▸ Task statement
All of the records listed below should be retyped exactly.

━━ Source data ━━

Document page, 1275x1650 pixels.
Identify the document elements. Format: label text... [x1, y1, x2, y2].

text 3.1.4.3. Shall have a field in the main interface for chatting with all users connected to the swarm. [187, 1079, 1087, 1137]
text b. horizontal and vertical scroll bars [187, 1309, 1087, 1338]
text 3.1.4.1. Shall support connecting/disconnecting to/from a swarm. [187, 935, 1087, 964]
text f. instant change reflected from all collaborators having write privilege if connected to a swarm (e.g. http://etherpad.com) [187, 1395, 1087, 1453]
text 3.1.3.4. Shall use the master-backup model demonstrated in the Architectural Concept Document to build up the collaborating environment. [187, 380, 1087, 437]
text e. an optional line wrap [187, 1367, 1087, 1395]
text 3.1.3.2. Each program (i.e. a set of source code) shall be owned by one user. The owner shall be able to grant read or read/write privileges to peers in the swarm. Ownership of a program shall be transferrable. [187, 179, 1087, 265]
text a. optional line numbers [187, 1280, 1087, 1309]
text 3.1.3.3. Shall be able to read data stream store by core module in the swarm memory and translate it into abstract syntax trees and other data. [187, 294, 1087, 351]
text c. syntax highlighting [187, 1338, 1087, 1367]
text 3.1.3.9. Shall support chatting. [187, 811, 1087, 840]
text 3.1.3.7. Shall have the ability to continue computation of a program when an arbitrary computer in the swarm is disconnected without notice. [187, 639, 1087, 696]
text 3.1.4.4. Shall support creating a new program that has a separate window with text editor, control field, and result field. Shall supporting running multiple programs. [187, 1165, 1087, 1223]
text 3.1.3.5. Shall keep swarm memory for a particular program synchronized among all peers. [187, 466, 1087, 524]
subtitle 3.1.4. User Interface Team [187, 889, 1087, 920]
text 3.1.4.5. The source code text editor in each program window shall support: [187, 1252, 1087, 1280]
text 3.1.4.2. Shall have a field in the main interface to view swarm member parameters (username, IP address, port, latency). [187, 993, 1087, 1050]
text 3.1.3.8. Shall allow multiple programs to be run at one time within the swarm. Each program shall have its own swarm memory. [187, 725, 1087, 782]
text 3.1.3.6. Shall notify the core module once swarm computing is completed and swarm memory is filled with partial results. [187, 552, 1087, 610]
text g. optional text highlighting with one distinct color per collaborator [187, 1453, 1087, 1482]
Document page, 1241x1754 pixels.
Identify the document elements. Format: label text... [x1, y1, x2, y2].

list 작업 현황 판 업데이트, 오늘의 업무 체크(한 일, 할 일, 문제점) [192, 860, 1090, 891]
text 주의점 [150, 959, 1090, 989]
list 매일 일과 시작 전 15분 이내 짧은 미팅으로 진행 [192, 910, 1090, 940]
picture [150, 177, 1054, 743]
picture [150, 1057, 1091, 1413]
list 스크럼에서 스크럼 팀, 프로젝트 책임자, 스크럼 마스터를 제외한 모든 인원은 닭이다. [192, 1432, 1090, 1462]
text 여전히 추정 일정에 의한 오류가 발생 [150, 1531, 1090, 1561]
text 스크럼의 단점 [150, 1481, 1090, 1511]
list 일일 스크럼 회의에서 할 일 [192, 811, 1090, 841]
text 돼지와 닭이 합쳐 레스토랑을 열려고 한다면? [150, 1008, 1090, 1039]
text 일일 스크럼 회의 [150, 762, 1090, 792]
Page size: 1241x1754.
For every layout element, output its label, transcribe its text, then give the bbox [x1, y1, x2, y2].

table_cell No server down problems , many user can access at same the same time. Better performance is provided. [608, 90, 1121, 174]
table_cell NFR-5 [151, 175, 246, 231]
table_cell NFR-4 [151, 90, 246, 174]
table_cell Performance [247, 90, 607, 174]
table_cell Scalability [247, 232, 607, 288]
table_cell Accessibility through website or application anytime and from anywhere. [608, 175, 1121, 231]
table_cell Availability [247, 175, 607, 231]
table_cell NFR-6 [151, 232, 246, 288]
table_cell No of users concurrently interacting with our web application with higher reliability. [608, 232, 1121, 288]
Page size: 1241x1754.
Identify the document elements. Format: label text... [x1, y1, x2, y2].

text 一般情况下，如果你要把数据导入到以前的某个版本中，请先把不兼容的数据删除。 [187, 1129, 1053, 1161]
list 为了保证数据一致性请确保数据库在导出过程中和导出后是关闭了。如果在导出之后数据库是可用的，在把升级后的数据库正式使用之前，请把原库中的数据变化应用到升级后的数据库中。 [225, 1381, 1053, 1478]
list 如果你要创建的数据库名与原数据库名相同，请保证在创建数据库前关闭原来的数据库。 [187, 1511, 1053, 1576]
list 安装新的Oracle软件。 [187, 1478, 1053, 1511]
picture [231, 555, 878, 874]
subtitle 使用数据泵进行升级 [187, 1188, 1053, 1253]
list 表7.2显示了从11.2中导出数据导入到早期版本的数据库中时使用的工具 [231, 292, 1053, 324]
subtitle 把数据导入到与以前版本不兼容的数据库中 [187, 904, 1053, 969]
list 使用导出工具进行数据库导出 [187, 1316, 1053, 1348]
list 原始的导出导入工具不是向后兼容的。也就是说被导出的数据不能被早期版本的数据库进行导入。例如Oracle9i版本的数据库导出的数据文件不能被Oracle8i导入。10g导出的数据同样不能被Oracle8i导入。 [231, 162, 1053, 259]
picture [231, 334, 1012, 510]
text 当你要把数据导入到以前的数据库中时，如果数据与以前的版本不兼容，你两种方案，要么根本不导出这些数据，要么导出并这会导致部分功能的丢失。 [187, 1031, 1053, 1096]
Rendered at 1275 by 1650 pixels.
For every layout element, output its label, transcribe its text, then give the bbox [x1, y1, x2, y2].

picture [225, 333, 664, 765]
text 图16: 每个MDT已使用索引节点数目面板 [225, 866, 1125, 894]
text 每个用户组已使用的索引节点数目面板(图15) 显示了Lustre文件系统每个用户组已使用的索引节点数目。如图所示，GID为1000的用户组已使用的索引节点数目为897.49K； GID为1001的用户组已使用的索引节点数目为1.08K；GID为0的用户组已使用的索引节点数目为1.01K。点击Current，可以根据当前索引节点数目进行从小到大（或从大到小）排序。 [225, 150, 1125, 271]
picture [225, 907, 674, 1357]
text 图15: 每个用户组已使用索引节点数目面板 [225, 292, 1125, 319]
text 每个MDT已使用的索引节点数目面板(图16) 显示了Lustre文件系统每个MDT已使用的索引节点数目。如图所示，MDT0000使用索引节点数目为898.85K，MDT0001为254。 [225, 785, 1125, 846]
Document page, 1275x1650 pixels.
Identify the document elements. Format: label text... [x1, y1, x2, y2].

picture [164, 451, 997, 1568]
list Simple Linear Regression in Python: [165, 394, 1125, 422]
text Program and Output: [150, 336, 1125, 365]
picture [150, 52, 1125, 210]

━━━

▸ Response box
Document page, 1275x1650 pixels.
Identify the document elements. Format: label text... [x1, y1, x2, y2].

text 3.1.4.3. Shall have a field in the main interface for chatting with all users connected to the swarm. [187, 1079, 1087, 1137]
text b. horizontal and vertical scroll bars [187, 1309, 1087, 1338]
text 3.1.4.1. Shall support connecting/disconnecting to/from a swarm. [187, 935, 1087, 964]
text f. instant change reflected from all collaborators having write privilege if connected to a swarm (e.g. http://etherpad.com) [187, 1395, 1087, 1453]
text 3.1.3.4. Shall use the master-backup model demonstrated in the Architectural Concept Document to build up the collaborating environment. [187, 380, 1087, 437]
text e. an optional line wrap [187, 1367, 1087, 1395]
text 3.1.3.2. Each program (i.e. a set of source code) shall be owned by one user. The owner shall be able to grant read or read/write privileges to peers in the swarm. Ownership of a program shall be transferrable. [187, 179, 1087, 265]
text a. optional line numbers [187, 1280, 1087, 1309]
text 3.1.3.3. Shall be able to read data stream store by core module in the swarm memory and translate it into abstract syntax trees and other data. [187, 294, 1087, 351]
text c. syntax highlighting [187, 1338, 1087, 1367]
text 3.1.3.9. Shall support chatting. [187, 811, 1087, 840]
text 3.1.3.7. Shall have the ability to continue computation of a program when an arbitrary computer in the swarm is disconnected without notice. [187, 639, 1087, 696]
text 3.1.4.4. Shall support creating a new program that has a separate window with text editor, control field, and result field. Shall supporting running multiple programs. [187, 1165, 1087, 1223]
text 3.1.3.5. Shall keep swarm memory for a particular program synchronized among all peers. [187, 466, 1087, 524]
subtitle 3.1.4. User Interface Team [187, 889, 1087, 920]
text 3.1.4.5. The source code text editor in each program window shall support: [187, 1252, 1087, 1280]
text 3.1.4.2. Shall have a field in the main interface to view swarm member parameters (username, IP address, port, latency). [187, 993, 1087, 1050]
text 3.1.3.8. Shall allow multiple programs to be run at one time within the swarm. Each program shall have its own swarm memory. [187, 725, 1087, 782]
text 3.1.3.6. Shall notify the core module once swarm computing is completed and swarm memory is filled with partial results. [187, 552, 1087, 610]
text g. optional text highlighting with one distinct color per collaborator [187, 1453, 1087, 1482]
Document page, 1241x1754 pixels.
Identify the document elements. Format: label text... [x1, y1, x2, y2].

list 작업 현황 판 업데이트, 오늘의 업무 체크(한 일, 할 일, 문제점) [192, 860, 1090, 891]
text 주의점 [150, 959, 1090, 989]
list 매일 일과 시작 전 15분 이내 짧은 미팅으로 진행 [192, 910, 1090, 940]
picture [150, 177, 1054, 743]
picture [150, 1057, 1091, 1413]
list 스크럼에서 스크럼 팀, 프로젝트 책임자, 스크럼 마스터를 제외한 모든 인원은 닭이다. [192, 1432, 1090, 1462]
text 여전히 추정 일정에 의한 오류가 발생 [150, 1531, 1090, 1561]
text 스크럼의 단점 [150, 1481, 1090, 1511]
list 일일 스크럼 회의에서 할 일 [192, 811, 1090, 841]
text 돼지와 닭이 합쳐 레스토랑을 열려고 한다면? [150, 1008, 1090, 1039]
text 일일 스크럼 회의 [150, 762, 1090, 792]
Page size: 1241x1754.
For every layout element, output its label, transcribe its text, then give the bbox [x1, y1, x2, y2].

table_cell No server down problems , many user can access at same the same time. Better performance is provided. [608, 90, 1121, 174]
table_cell NFR-5 [151, 175, 246, 231]
table_cell NFR-4 [151, 90, 246, 174]
table_cell Performance [247, 90, 607, 174]
table_cell Scalability [247, 232, 607, 288]
table_cell Accessibility through website or application anytime and from anywhere. [608, 175, 1121, 231]
table_cell Availability [247, 175, 607, 231]
table_cell NFR-6 [151, 232, 246, 288]
table_cell No of users concurrently interacting with our web application with higher reliability. [608, 232, 1121, 288]
Page size: 1241x1754.
Identify the document elements. Format: label text... [x1, y1, x2, y2].

text 一般情况下，如果你要把数据导入到以前的某个版本中，请先把不兼容的数据删除。 [187, 1129, 1053, 1161]
list 为了保证数据一致性请确保数据库在导出过程中和导出后是关闭了。如果在导出之后数据库是可用的，在把升级后的数据库正式使用之前，请把原库中的数据变化应用到升级后的数据库中。 [225, 1381, 1053, 1478]
list 如果你要创建的数据库名与原数据库名相同，请保证在创建数据库前关闭原来的数据库。 [187, 1511, 1053, 1576]
list 安装新的Oracle软件。 [187, 1478, 1053, 1511]
picture [231, 555, 878, 874]
subtitle 使用数据泵进行升级 [187, 1188, 1053, 1253]
list 表7.2显示了从11.2中导出数据导入到早期版本的数据库中时使用的工具 [231, 292, 1053, 324]
subtitle 把数据导入到与以前版本不兼容的数据库中 [187, 904, 1053, 969]
list 使用导出工具进行数据库导出 [187, 1316, 1053, 1348]
list 原始的导出导入工具不是向后兼容的。也就是说被导出的数据不能被早期版本的数据库进行导入。例如Oracle9i版本的数据库导出的数据文件不能被Oracle8i导入。10g导出的数据同样不能被Oracle8i导入。 [231, 162, 1053, 259]
picture [231, 334, 1012, 510]
text 当你要把数据导入到以前的数据库中时，如果数据与以前的版本不兼容，你两种方案，要么根本不导出这些数据，要么导出并这会导致部分功能的丢失。 [187, 1031, 1053, 1096]
Rendered at 1275 by 1650 pixels.
For every layout element, output its label, transcribe its text, then give the bbox [x1, y1, x2, y2].

picture [225, 333, 664, 765]
text 图16: 每个MDT已使用索引节点数目面板 [225, 866, 1125, 894]
text 每个用户组已使用的索引节点数目面板(图15) 显示了Lustre文件系统每个用户组已使用的索引节点数目。如图所示，GID为1000的用户组已使用的索引节点数目为897.49K； GID为1001的用户组已使用的索引节点数目为1.08K；GID为0的用户组已使用的索引节点数目为1.01K。点击Current，可以根据当前索引节点数目进行从小到大（或从大到小）排序。 [225, 150, 1125, 271]
picture [225, 907, 674, 1357]
text 图15: 每个用户组已使用索引节点数目面板 [225, 292, 1125, 319]
text 每个MDT已使用的索引节点数目面板(图16) 显示了Lustre文件系统每个MDT已使用的索引节点数目。如图所示，MDT0000使用索引节点数目为898.85K，MDT0001为254。 [225, 785, 1125, 846]
Document page, 1275x1650 pixels.
Identify the document elements. Format: label text... [x1, y1, x2, y2].

picture [164, 451, 997, 1568]
list Simple Linear Regression in Python: [165, 394, 1125, 422]
text Program and Output: [150, 336, 1125, 365]
picture [150, 52, 1125, 210]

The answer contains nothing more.